State intervention in the economy is occasionally necessary, as we can see today with the global energy crisis, brought by the war in Ukraine. If anything, I'm starting to think we made a mistake when we liberalised our energy market because the EU asked us to do so. Who benefited from this? It was a privatisation done for the sake of checking those neoliberal dogma points: if you liberalise, the market will be more efficient and bring costs down. Basically energy prices never went down since then. And in the end, what really matters is the costs of energy production and how you're controlling those. Consumers are captive and don't have much choice on whether they need energy or not, just like housing. So companies already know there's no pressure on them to ever try to bring production costs down or adjust prices down if their costs decrease.
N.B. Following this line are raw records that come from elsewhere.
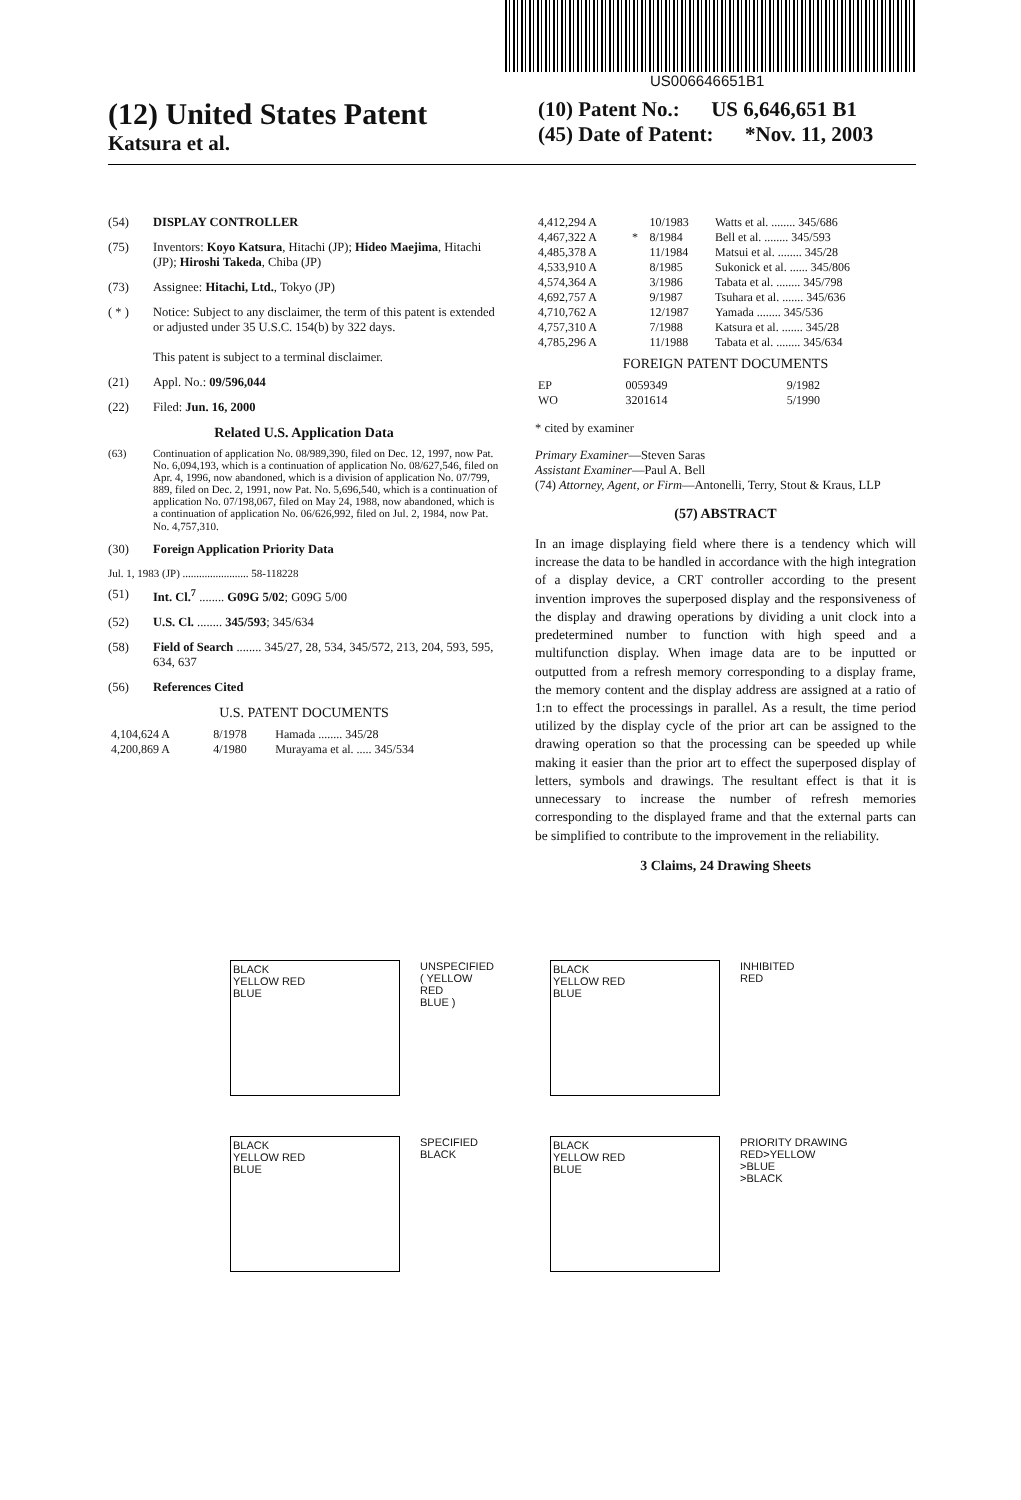US006646651B1
(12) United States Patent
Katsura et al.
(10) Patent No.: US 6,646,651 B1
(45) Date of Patent: *Nov. 11, 2003
(54) DISPLAY CONTROLLER
(75) Inventors: Koyo Katsura, Hitachi (JP); Hideo Maejima, Hitachi (JP); Hiroshi Takeda, Chiba (JP)
(73) Assignee: Hitachi, Ltd., Tokyo (JP)
( * ) Notice: Subject to any disclaimer, the term of this patent is extended or adjusted under 35 U.S.C. 154(b) by 322 days.
This patent is subject to a terminal disclaimer.
(21) Appl. No.: 09/596,044
(22) Filed: Jun. 16, 2000
Related U.S. Application Data
(63) Continuation of application No. 08/989,390, filed on Dec. 12, 1997, now Pat. No. 6,094,193, which is a continuation of application No. 08/627,546, filed on Apr. 4, 1996, now abandoned, which is a division of application No. 07/799, 889, filed on Dec. 2, 1991, now Pat. No. 5,696,540, which is a continuation of application No. 07/198,067, filed on May 24, 1988, now abandoned, which is a continuation of application No. 06/626,992, filed on Jul. 2, 1984, now Pat. No. 4,757,310.
(30) Foreign Application Priority Data
Jul. 1, 1983 (JP) ........................ 58-118228
(51) Int. Cl.<sup>7</sup> ........ G09G 5/02; G09G 5/00
(52) U.S. Cl. ........ 345/593; 345/634
(58) Field of Search ........ 345/27, 28, 534, 345/572, 213, 204, 593, 595, 634, 637
(56) References Cited
U.S. PATENT DOCUMENTS
| 4,104,624 A | 8/1978 | Hamada ........ 345/28 |
| 4,200,869 A | 4/1980 | Murayama et al. ..... 345/534 |
| 4,412,294 A | | 10/1983 | Watts et al. ........ 345/686 |
| 4,467,322 A | * | 8/1984 | Bell et al. ........ 345/593 |
| 4,485,378 A | | 11/1984 | Matsui et al. ........ 345/28 |
| 4,533,910 A | | 8/1985 | Sukonick et al. ...... 345/806 |
| 4,574,364 A | | 3/1986 | Tabata et al. ........ 345/798 |
| 4,692,757 A | | 9/1987 | Tsuhara et al. ....... 345/636 |
| 4,710,762 A | | 12/1987 | Yamada ........ 345/536 |
| 4,757,310 A | | 7/1988 | Katsura et al. ....... 345/28 |
| 4,785,296 A | | 11/1988 | Tabata et al. ........ 345/634 |
FOREIGN PATENT DOCUMENTS
| EP | 0059349 | 9/1982 |
| WO | 3201614 | 5/1990 |
* cited by examiner
Primary Examiner—Steven Saras
Assistant Examiner—Paul A. Bell
(74) Attorney, Agent, or Firm—Antonelli, Terry, Stout & Kraus, LLP
(57) ABSTRACT
In an image displaying field where there is a tendency which will increase the data to be handled in accordance with the high integration of a display device, a CRT controller according to the present invention improves the superposed display and the responsiveness of the display and drawing operations by dividing a unit clock into a predetermined number to function with high speed and a multifunction display. When image data are to be inputted or outputted from a refresh memory corresponding to a display frame, the memory content and the display address are assigned at a ratio of 1:n to effect the processings in parallel. As a result, the time period utilized by the display cycle of the prior art can be assigned to the drawing operation so that the processing can be speeded up while making it easier than the prior art to effect the superposed display of letters, symbols and drawings. The resultant effect is that it is unnecessary to increase the number of refresh memories corresponding to the displayed frame and that the external parts can be simplified to contribute to the improvement in the reliability.
3 Claims, 24 Drawing Sheets
BLACK
YELLOW RED
BLUE
UNSPECIFIED
( YELLOW
RED
BLUE )
BLACK
YELLOW RED
BLUE
INHIBITED
RED
BLACK
YELLOW RED
BLUE
SPECIFIED
BLACK
BLACK
YELLOW RED
BLUE
PRIORITY DRAWING
RED>YELLOW
>BLUE
>BLACK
I don't remember seeing any gasoline price cuts during the Covid crisis, when oil prices fell too.
I think we're going to have to relearn what an economy is and how it can be made to work. And that will include managing our economic dependencies for strategic purposes and coming to terms with the reality that a handful of economic goods and services (housing, energy) have a disproportionate impact on the entire economy, through chain reactions, and that this doesn't have to be that way. We don't need to get inflation priced in multiple times in the production and distribution chain, just because oil prices increased. Very often, this kind of price hikes happen due to psychological contagion, sellers in the market just hike prices because of perceptions rather than their own costs actually increasing. And it's a lot easier for prices to go up than to be rolled back. Speculative price increases are making things worse for everyone and that's because market participants only think about their own local maxima, rather than understanding the big picture, how their own price hikes will come to hit them back.